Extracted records
= = = =

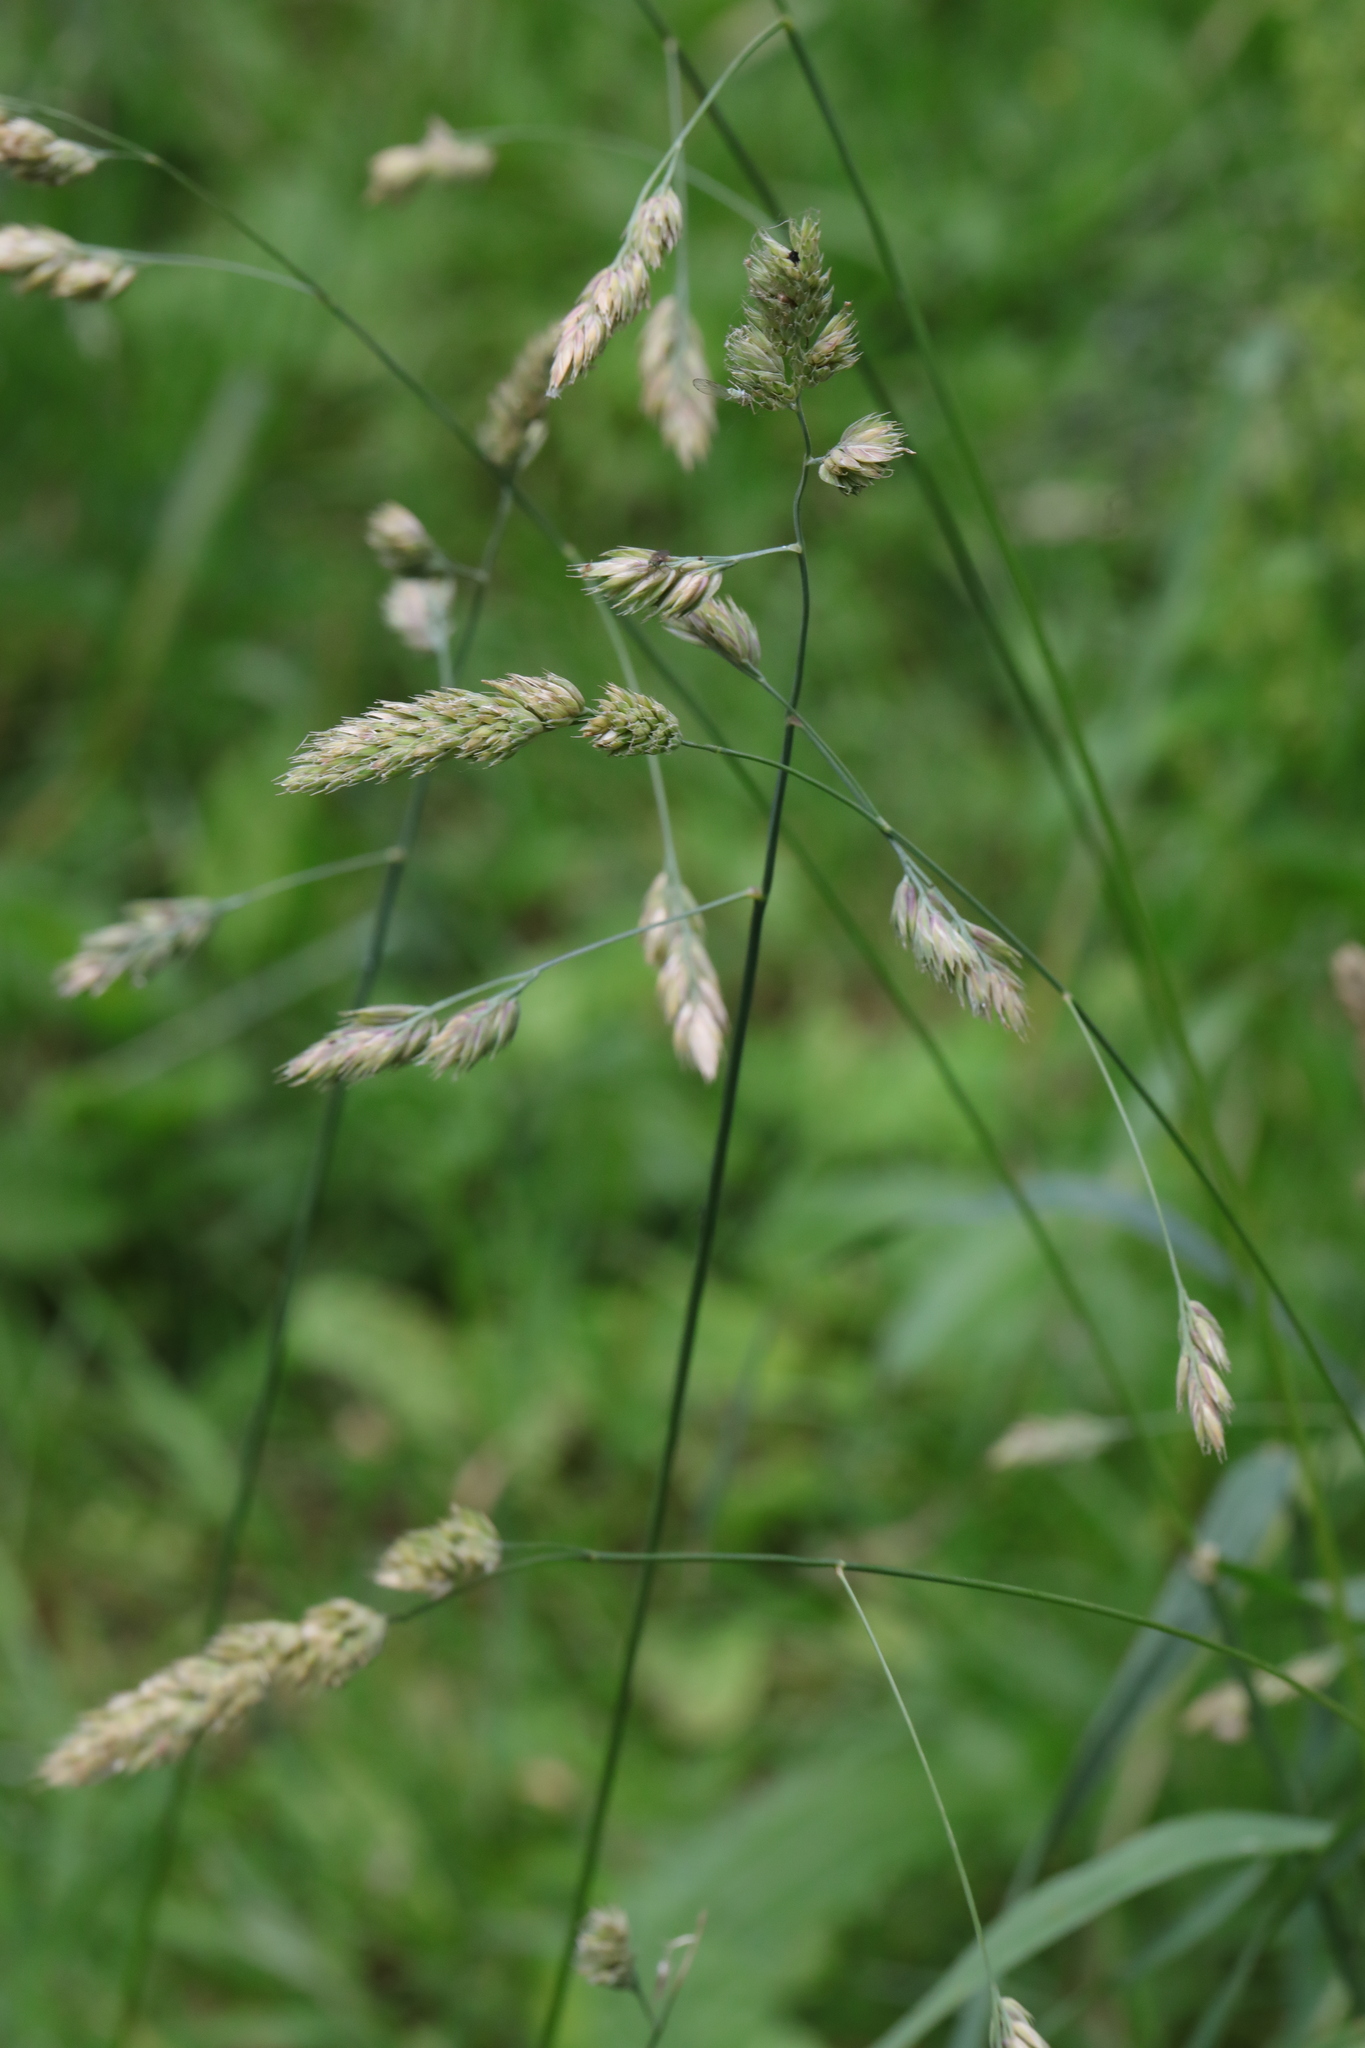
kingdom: Plantae
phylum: Tracheophyta
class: Liliopsida
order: Poales
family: Poaceae
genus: Dactylis
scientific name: Dactylis glomerata
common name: Orchardgrass
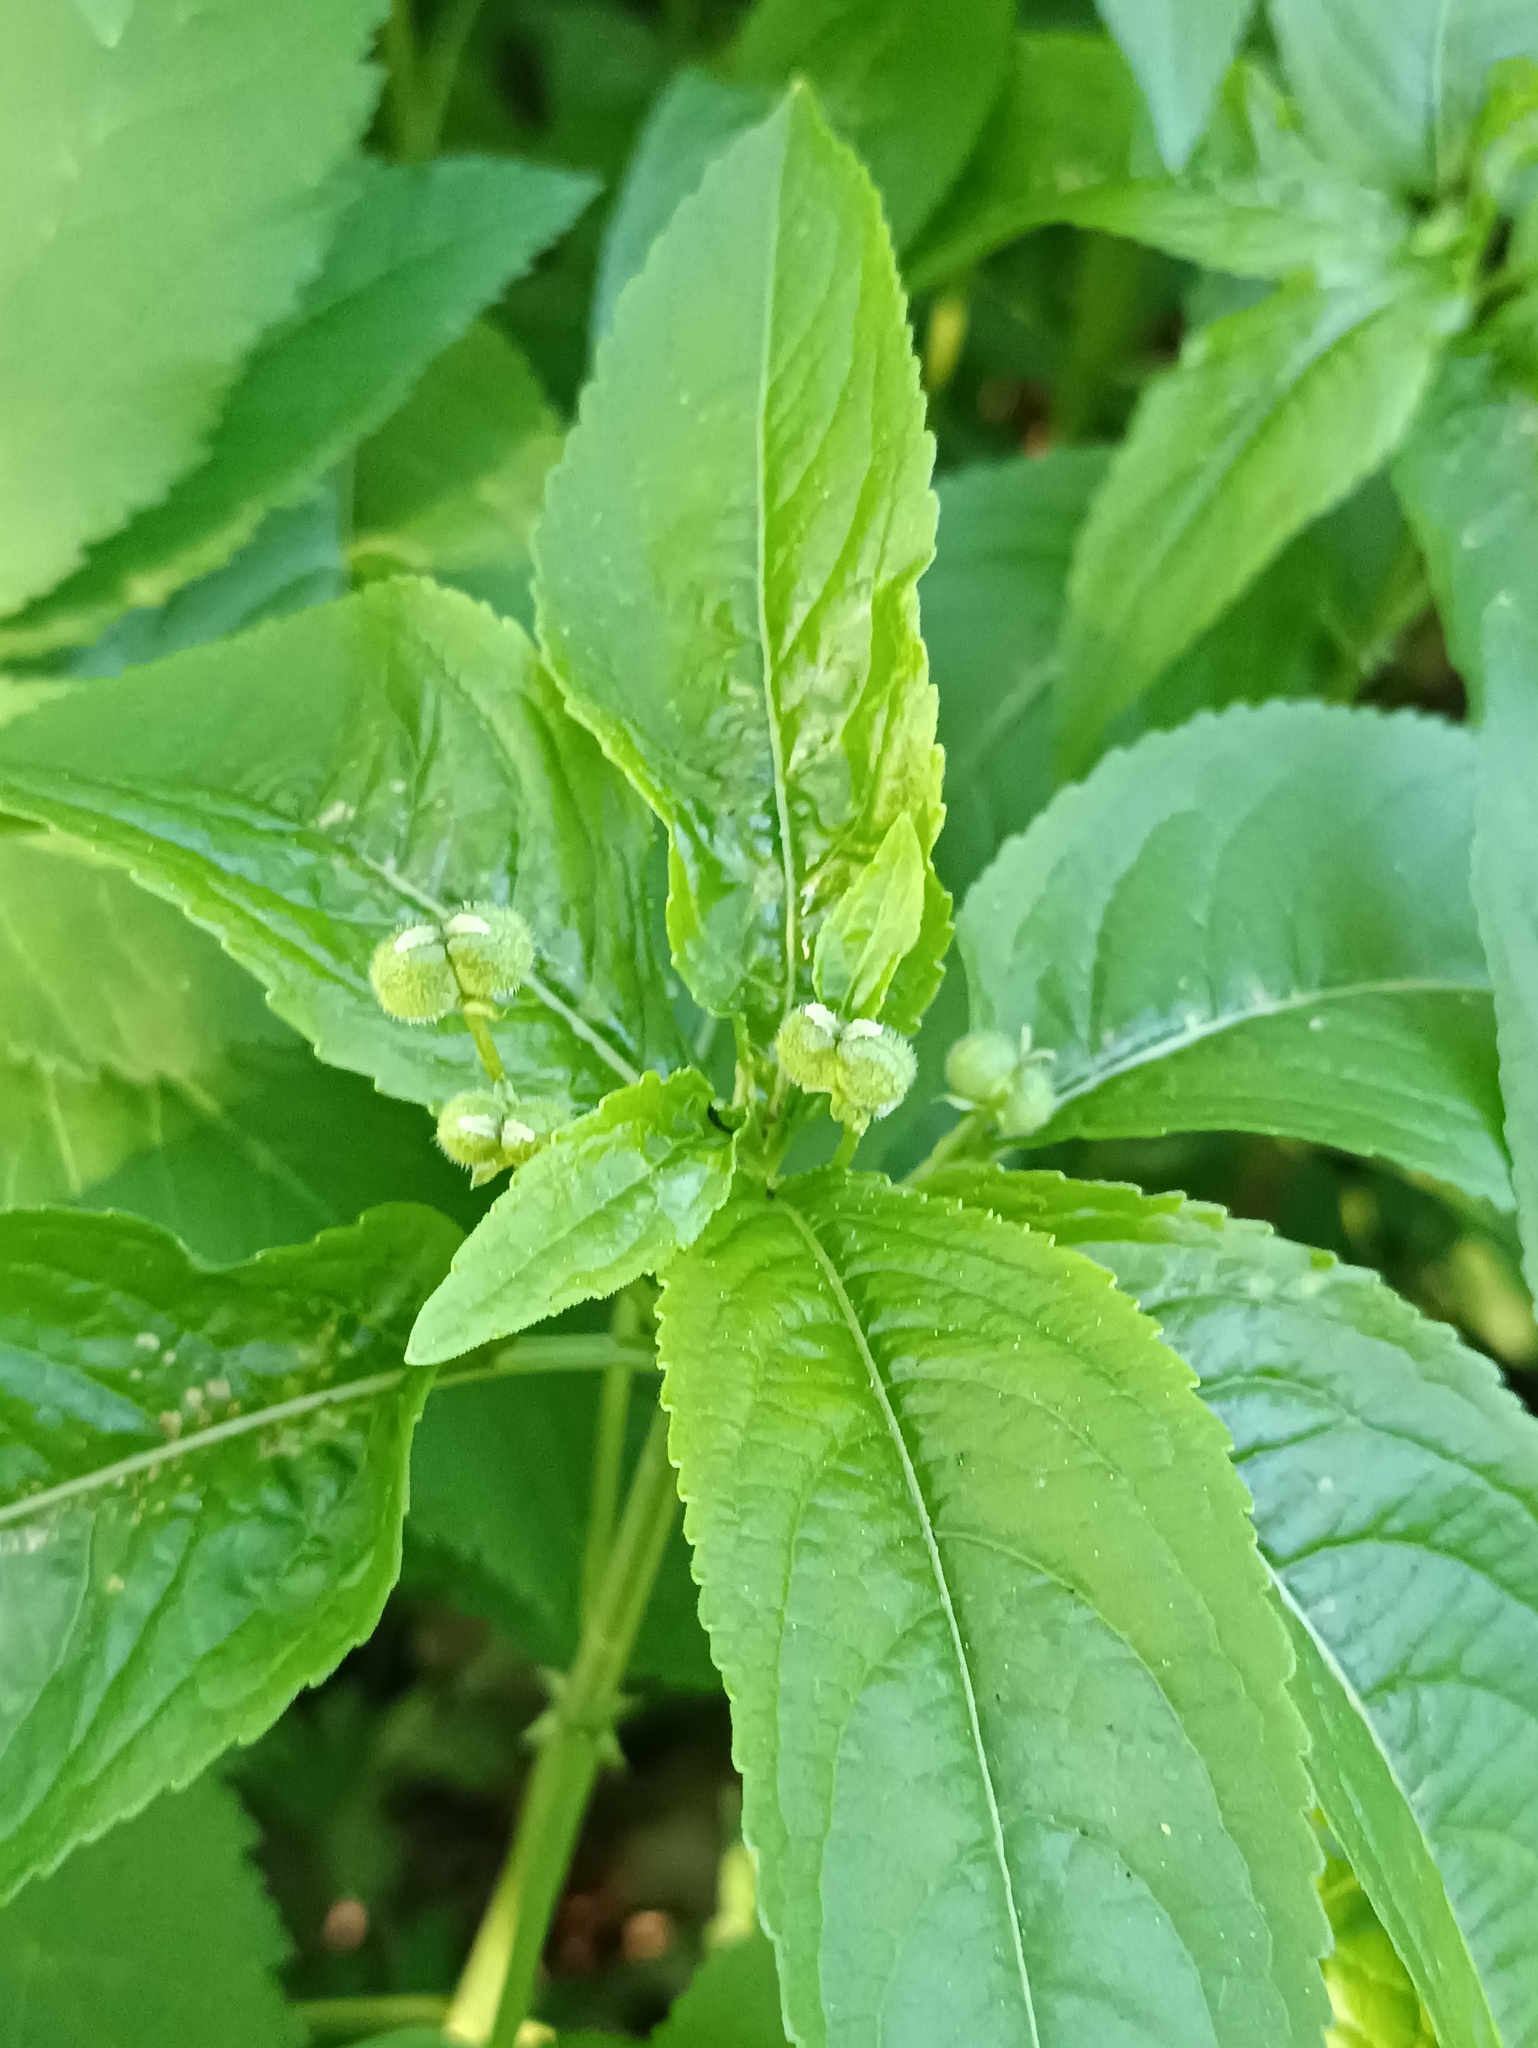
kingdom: Plantae
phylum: Tracheophyta
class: Magnoliopsida
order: Malpighiales
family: Euphorbiaceae
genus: Mercurialis
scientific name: Mercurialis perennis
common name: Dog mercury
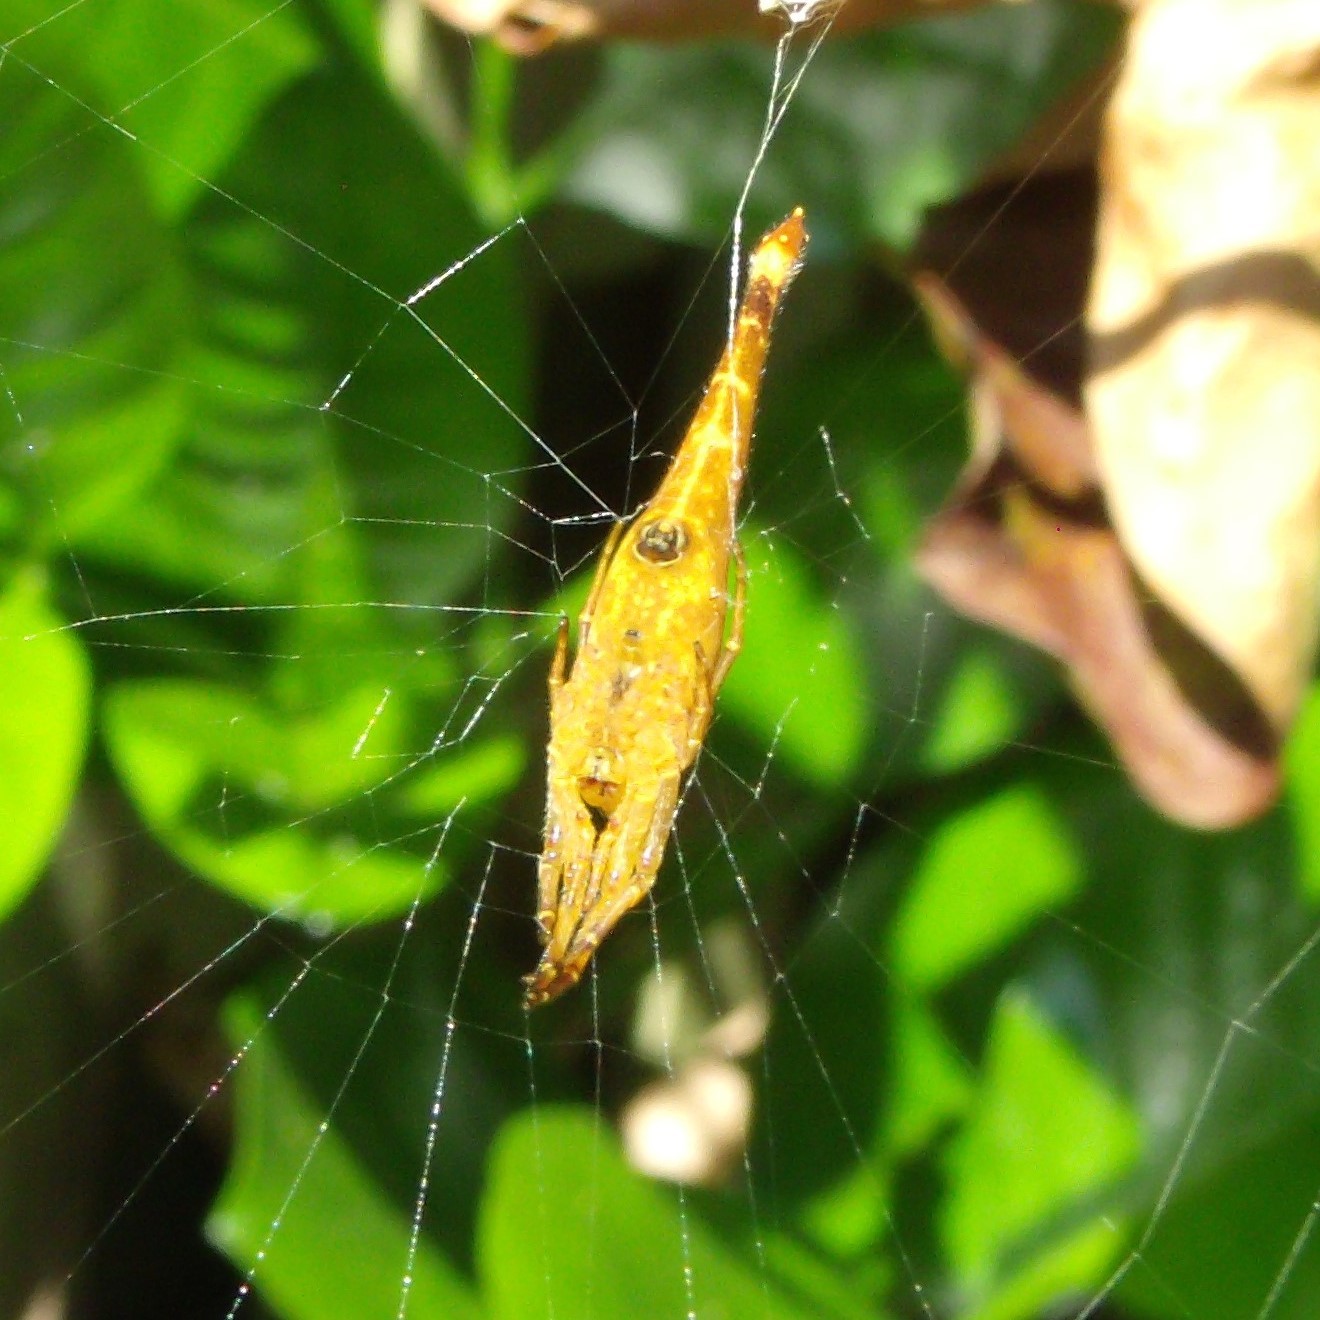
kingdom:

= = = =

▶ **Set problem**:
Rewrite the lines of all the records above, replacing "common name" with "vernacular name" and keeping every other word the same. Leave out the pictures.

▶ **Answer in full**:
kingdom: Plantae
phylum: Tracheophyta
class: Liliopsida
order: Poales
family: Poaceae
genus: Dactylis
scientific name: Dactylis glomerata
vernacular name: Orchardgrass
kingdom: Plantae
phylum: Tracheophyta
class: Magnoliopsida
order: Malpighiales
family: Euphorbiaceae
genus: Mercurialis
scientific name: Mercurialis perennis
vernacular name: Dog mercury
kingdom:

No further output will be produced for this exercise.